- SOURCE EXTRACT:
========================
Data Summary

#COGVIC Genes in 24 Chromosomes

#COGVIC Cases in different Genes

Data Curated

The server of COGVIC was developed with the MediaWiki package, which is widely used to build wiki applications, including Wikipedia. All variation annotation pages were generated with an automated annotation pipeline describing bellow and briefly shown as figure on right, and they can only be updated by a COGVIC administrator.

We developed a variant identifying workflow named "COGVIC (Variants and Genetics in Cancer) analysis pipeline" to obtain our East Asian cancer-caused germline mutation list. Data quality control and pre-processing. We performed quality control checks on all raw sequence data by FastQC and performed adapter sequence trimming and quality filtering with Trim Galore software. The filtering and trimming parameters are listed as follows: -q 25 --phred33 --length 36 --stringency 3 –paired. Then, we performed quality control checks again on the cleaned data.
========================
- SUPPLIED MATERIAL:
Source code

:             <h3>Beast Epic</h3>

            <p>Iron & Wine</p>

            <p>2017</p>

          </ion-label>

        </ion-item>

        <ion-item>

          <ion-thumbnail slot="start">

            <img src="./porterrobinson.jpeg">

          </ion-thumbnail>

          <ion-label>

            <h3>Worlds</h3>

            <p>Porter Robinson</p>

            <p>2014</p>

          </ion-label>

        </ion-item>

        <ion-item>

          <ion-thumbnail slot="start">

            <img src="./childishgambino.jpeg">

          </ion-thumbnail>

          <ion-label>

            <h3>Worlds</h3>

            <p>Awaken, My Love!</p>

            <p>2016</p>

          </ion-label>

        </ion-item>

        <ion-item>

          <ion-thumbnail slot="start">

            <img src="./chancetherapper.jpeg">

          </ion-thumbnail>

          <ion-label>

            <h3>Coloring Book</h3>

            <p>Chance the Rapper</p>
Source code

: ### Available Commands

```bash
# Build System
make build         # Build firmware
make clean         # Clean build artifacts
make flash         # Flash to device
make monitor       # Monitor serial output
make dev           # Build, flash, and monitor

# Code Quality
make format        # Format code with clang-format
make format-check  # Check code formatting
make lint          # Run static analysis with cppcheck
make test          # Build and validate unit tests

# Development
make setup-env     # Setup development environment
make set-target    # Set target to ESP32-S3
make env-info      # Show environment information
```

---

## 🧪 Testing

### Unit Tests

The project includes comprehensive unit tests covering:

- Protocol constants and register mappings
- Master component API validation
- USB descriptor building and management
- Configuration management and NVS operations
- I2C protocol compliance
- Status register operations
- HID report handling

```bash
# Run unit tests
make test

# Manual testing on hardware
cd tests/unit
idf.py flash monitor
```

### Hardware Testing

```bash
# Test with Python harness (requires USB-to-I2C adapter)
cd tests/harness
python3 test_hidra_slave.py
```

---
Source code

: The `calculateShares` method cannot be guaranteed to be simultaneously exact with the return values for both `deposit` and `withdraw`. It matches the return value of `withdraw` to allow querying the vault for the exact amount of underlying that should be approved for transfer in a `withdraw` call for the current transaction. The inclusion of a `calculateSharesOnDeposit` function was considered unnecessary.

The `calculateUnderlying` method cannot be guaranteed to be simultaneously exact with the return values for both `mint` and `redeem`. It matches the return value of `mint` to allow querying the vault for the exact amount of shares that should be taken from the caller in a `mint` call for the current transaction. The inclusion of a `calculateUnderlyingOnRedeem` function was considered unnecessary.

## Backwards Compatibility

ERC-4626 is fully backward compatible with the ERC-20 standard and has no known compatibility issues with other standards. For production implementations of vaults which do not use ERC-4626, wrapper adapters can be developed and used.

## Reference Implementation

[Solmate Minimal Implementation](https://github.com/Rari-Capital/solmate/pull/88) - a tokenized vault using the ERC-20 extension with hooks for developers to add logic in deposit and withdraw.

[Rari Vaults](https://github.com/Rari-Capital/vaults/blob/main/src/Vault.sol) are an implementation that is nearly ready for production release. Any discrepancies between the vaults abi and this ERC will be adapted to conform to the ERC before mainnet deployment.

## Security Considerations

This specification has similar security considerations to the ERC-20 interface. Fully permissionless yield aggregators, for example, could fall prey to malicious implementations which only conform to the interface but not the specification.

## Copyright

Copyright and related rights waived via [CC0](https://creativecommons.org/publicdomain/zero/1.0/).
========================
- WHAT TO WORK ON: Carry on the COGVIC pipeline description from the point where it stops. The material shown has no connection to the COGVIC pipeline description.

- REPLY TO THE EXERCISE:
DNA data alignment and variant identification. For the genomics data derived from WGS-based, WES-based, and target-based libraries, the alignment to the hg19/ GRCH37 genome was performed with Bowtie2 software with the default settings [8]. After stringent quality assessment and data filtering, reads with Q20 bases (those with a base quality greater than 20) were selected as high-quality reads for further analysis. Then, variants were detected with Varscan at based on a p-value of 0.01 [9]. RNA data alignment and variant identification. STAR software [10] is used for RNA-seq data alignment with the GRCH38/hg38 genome. Then, variants are detected with GATK (version 3.6.0).

Variant quality control. For each of the alignment results, an indexed BAM file was generated using SAMtools. Each BAM file was provided as input to each variant caller to generate a VCF file of unfiltered variant calls. To remove low-quality variants, genotypes were required to have DP >6, and all variants with quality scores of less than 40 were removed. To obtain further filtered variant calls, GATK was run through variant quality score recalibration steps (VQSR), as documented at here. Variants that passed both quality filters, i.e., those flagged as PASS in the GATK VQSR Filter, were used for the following steps, such as annotation and clinical interpretation.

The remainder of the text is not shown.